Clement Ting

Personal information
- Born: 9 February 1998 (age 28)
- Occupation(s): Martial artist, athlete

Sport
- Sport: Wushu
- Event(s): Changquan, Daoshu, Gunshu
- Team: Malaysia Wushu Team

Medal record
Men's Wushu Taolu
Representing Malaysia
World Championships
| Silver medal – second place | 2023 Fort Forth | Daoshu |
| Bronze medal – third place | 2023 Fort Worth | Changquan |
| Bronze medal – third place | 2023 Fort Worth | Gunshu |
| Bronze medal – third place | 2025 Brasília | Duilian |
Asian Championships
| Bronze medal – third place | 2024 Macau | Gunshu |
SEA Games
| Gold medal – first place | 2021 Vietnam | Changquan |
| Bronze medal – third place | 2025 Thailand | Changquan+Daoshu+Gunshu |
Asian Cup
| Gold medal – first place | 2025 Songyuan | Gunshu |

= Clement Ting =

Malaysian wushu practitioner

Clement Ting Su Wei (陈思卫 (Chénsīwèi)) is a wushu taolu athlete from Malaysia.

== Career ==
Ting made his international debut at the 2019 World Wushu Championships where he finished 4th in daoshu. After the start of the COVID-19 pandemic, he competed in the 2021 SEA Games (hosted in 2022) and won the gold medal in men's changquan despite contracting the COVID-19 virus a few days prior.

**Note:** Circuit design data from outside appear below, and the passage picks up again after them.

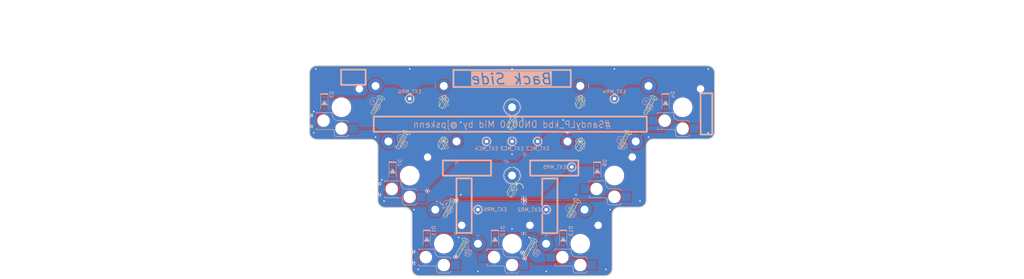
<source format=kicad_pcb>
(kicad_pcb
	(version 20240108)
	(generator "pcbnew")
	(generator_version "8.0")
	(general
		(thickness 1.6)
		(legacy_teardrops no)
	)
	(paper "A4")
	(title_block
		(title "Sandy")
		(date "2023-01-06")
		(rev "v.0")
		(company "@jpskenn")
	)
	(layers
		(0 "F.Cu" signal)
		(31 "B.Cu" signal)
		(32 "B.Adhes" user "B.Adhesive")
		(33 "F.Adhes" user "F.Adhesive")
		(34 "B.Paste" user)
		(35 "F.Paste" user)
		(36 "B.SilkS" user "B.Silkscreen")
		(37 "F.SilkS" user "F.Silkscreen")
		(38 "B.Mask" user)
		(39 "F.Mask" user)
		(40 "Dwgs.User" user "User.Drawings")
		(41 "Cmts.User" user "User.Comments")
		(42 "Eco1.User" user "User.Eco1")
		(43 "Eco2.User" user "User.Eco2")
		(44 "Edge.Cuts" user)
		(45 "Margin" user)
		(46 "B.CrtYd" user "B.Courtyard")
		(47 "F.CrtYd" user "F.Courtyard")
		(48 "B.Fab" user)
		(49 "F.Fab" user)
	)
	(setup
		(stackup
			(layer "F.SilkS"
				(type "Top Silk Screen")
			)
			(layer "F.Paste"
				(type "Top Solder Paste")
			)
			(layer "F.Mask"
				(type "Top Solder Mask")
				(thickness 0.01)
			)
			(layer "F.Cu"
				(type "copper")
				(thickness 0.035)
			)
			(layer "dielectric 1"
				(type "core")
				(thickness 1.51)
				(material "FR4")
				(epsilon_r 4.5)
				(loss_tangent 0.02)
			)
			(layer "B.Cu"
				(type "copper")
				(thickness 0.035)
			)
			(layer "B.Mask"
				(type "Bottom Solder Mask")
				(thickness 0.01)
			)
			(layer "B.Paste"
				(type "Bottom Solder Paste")
			)
			(layer "B.SilkS"
				(type "Bottom Silk Screen")
			)
			(copper_finish "None")
			(dielectric_constraints no)
		)
		(pad_to_mask_clearance 0)
		(allow_soldermask_bridges_in_footprints no)
		(aux_axis_origin 21.058435 21.05028)
		(grid_origin 25.820935 37.71903)
		(pcbplotparams
			(layerselection 0x00310fc_ffffffff)
			(plot_on_all_layers_selection 0x0000000_00000000)
			(disableapertmacros no)
			(usegerberextensions yes)
			(usegerberattributes no)
			(usegerberadvancedattributes no)
			(creategerberjobfile no)
			(dashed_line_dash_ratio 12.000000)
			(dashed_line_gap_ratio 3.000000)
			(svgprecision 6)
			(plotframeref no)
			(viasonmask no)
			(mode 1)
			(useauxorigin no)
			(hpglpennumber 1)
			(hpglpenspeed 20)
			(hpglpendiameter 15.000000)
			(pdf_front_fp_property_popups yes)
			(pdf_back_fp_property_popups yes)
			(dxfpolygonmode yes)
			(dxfimperialunits yes)
			(dxfusepcbnewfont yes)
			(psnegative no)
			(psa4output no)
			(plotreference yes)
			(plotvalue no)
			(plotfptext yes)
			(plotinvisibletext no)
			(sketchpadsonfab no)
			(subtractmaskfromsilk yes)
			(outputformat 1)
			(mirror no)
			(drillshape 0)
			(scaleselection 1)
			(outputdirectory "Gerbers/")
		)
	)
	(net 0 "")
	(net 1 "Net-(D3-A)")
	(net 2 "Net-(D4-A)")
	(net 3 "Mid_row1")
	(net 4 "Mid_row6")
	(net 5 "Mid_row2")
	(net 6 "Mid_row4")
	(net 7 "Mid_col2")
	(net 8 "Mid_col3")
	(net 9 "Mid_col4")
	(net 10 "Net-(D7-A)")
	(net 11 "Net-(D9-A)")
	(net 12 "Net-(D11-A)")
	(net 13 "Net-(D12-A)")
	(net 14 "Net-(D13-A)")
	(net 15 "Mid_row0")
	(net 16 "Mid_row5")
	(net 17 "GND")
	(footprint "locallib:ICON_Spacer" (layer "F.Cu") (at 144.658435 62.25028))
	(footprint "locallib:MountingHole_1.8-2.2mm_M2_Pad_minimal" (layer "F.Cu") (at 202.033435 43.672155))
	(footprint "locallib:ICON_Screw_Long_Medium" (layer "F.Cu") (at 149.409345 92.387032))
	(footprint "locallib:MountingHole_1.8-2.2mm_M2_Pad_minimal" (layer "F.Cu") (at 198.46156 59.15028))
	(footprint "locallib:ICON_Spacer" (layer "F.Cu") (at 182.983435 62.722155))
	(footprint "locallib:Kailh_socket_ChocV2_narrow_#2pad" (layer "F.Cu") (at 182.983435 87.72528))
	(footprint "locallib:MountingHole_1.8-2.2mm_M2_Pad_minimal" (layer "F.Cu") (at 184.17406 78.20028))
	(footprint "locallib:SandyLP_outline_Mid" (layer "F.Cu") (at 163.933435 59.15028))
	(footprint "locallib:Kailh_socket_ChocV2" (layer "F.Cu") (at 211.558435 49.62528))
	(footprint "locallib:Kailh_socket_ChocV2_small_#2pad" (layer "F.Cu") (at 135.358435 68.70032))
	(footprint "locallib:ICON_Spacer" (layer "F.Cu") (at 163.933435 56.76903))
	(footprint "locallib:Kailh_socket_ChocV2" (layer "F.Cu") (at 192.508435 68.67528))
	(footprint "locallib:MountingHole_1.8-2.2mm_M2_Pad_minimal" (layer "F.Cu") (at 154.408435 87.72528))
	(footprint "locallib:MountingHole_1.8-2.2mm_M2_Pad_minimal" (layer "F.Cu") (at 142.502185 78.20028))
	(footprint "locallib:ICON_Spacer" (layer "F.Cu") (at 163.975682 75.549535))
	(footprint "locallib:MountingHole_1.8-2.2mm_M2_Pad_minimal" (layer "F.Cu") (at 173.458435 87.72528))
	(footprint "locallib:ICON_Spacer" (layer "F.Cu") (at 144.883435 50.815905))
	(footprint "locallib:ICON_Screw_Long_Medium" (layer "F.Cu") (at 132.889876 62.320389))
	(footprint "locallib:Kailh_socket_ChocV2_small_#2pad" (layer "F.Cu") (at 116.308435 49.62528))
	(footprint "locallib:ICON_Screw_Long_Medium" (layer "F.Cu") (at 168.409345 92.387032))
	(footprint "locallib:ICON_Spacer" (layer "F.Cu") (at 182.983435 50.815905))
	(footprint "locallib:ICON_arrow_round_small" (layer "F.Cu") (at 166.258435 52.25028))
	(footprint "locallib:MountingHole_1.8-2.2mm_M2_Pad_minimal" (layer "F.Cu") (at 125.833435 43.672155 180))
	(footprint "locallib:MountingHole_1.8-2.2mm_M2_Pad_minimal"
		(layer "F.Cu")
		(uuid "b12412d9-4277-4bc7-a93a-6741198da541")
		(at 129.40531 59.15028)
		(descr "Mounting Hole 2.2mm, M2")
		(tags "mounting hole 2.2mm m2")
		(property "Reference" "H3"
			(at 0 -3.2 0)
			(layer "F.SilkS")
			(hide yes)
			(uuid "d6ae96f7-dbfc-4333-b591-1f48dabdf9a7")
			(effects
				(font
					(size 1 1)
					(thickness 0.15)
				)
			)
		)
		(property "Value" "MountingHole"
			(at 0 3.2 0)
			(layer "F.Fab")
			(uuid "01d21575-ac5f-4cab-aad4-e5421319a568")
			(effects
				(font
					(size 1 1)
					(thickness 0.15)
				)
			)
		)
		(property "Footprint" "locallib:MountingHole_1.8-2.2mm_M2_Pad_minimal"
			(at 0 0 0)
			(layer "F.Fab")
			(hide yes)
			(uuid "b3ad6c61-392e-45a9-b156-2653013b36e1")
			(effects
				(font
					(size 1.27 1.27)
					(thickness 0.15)
				)
			)
		)
		(property "Datasheet" ""
			(at 0 0 0)
			(layer "F.Fab")
			(hide yes)
			(uuid "15d3cfa2-91b4-4bdf-8a09-4f041a3aac8c")
			(effects
				(font
					(size 1.27 1.27)
					(thickness 0.15)
				)
			)
		)
		(property "Description" ""
			(at 0 0 0)
			(layer "F.Fab")
			(hide yes)
			(uuid "835c9ce8-5b3c-4d29-8796-f40013573af1")
			(effects
				(font
					(size 1.27 1.27)
					(thickness 0.15)
				)
			)
		)
		(property ki_fp_filters "MountingHole*Pad*")
		(path "/1bec3d7b-eb45-4204-90db-3fbef0aaf3a6")
		(sheetname "ルート")
		(sheetfile "SandyLP_Middle
... [467061 chars truncated]
</source>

A year later, he competed in the 2023 SEA Games but did not place. He then competed in the 2022 Asian Games and finished 5th in men's daoshu and gunshu combined. Shortly after, he became one of the few triple medalists at the 2023 World Wushu Championships, winning a tied silver medal in daoshu and bronze medals in changquan and gunshu. Months later, he won the bronze medal in gunshu at the 2024 Asian Wushu Championships. A year later, he won the gold medal at the 2025 Asian Taolu Cup.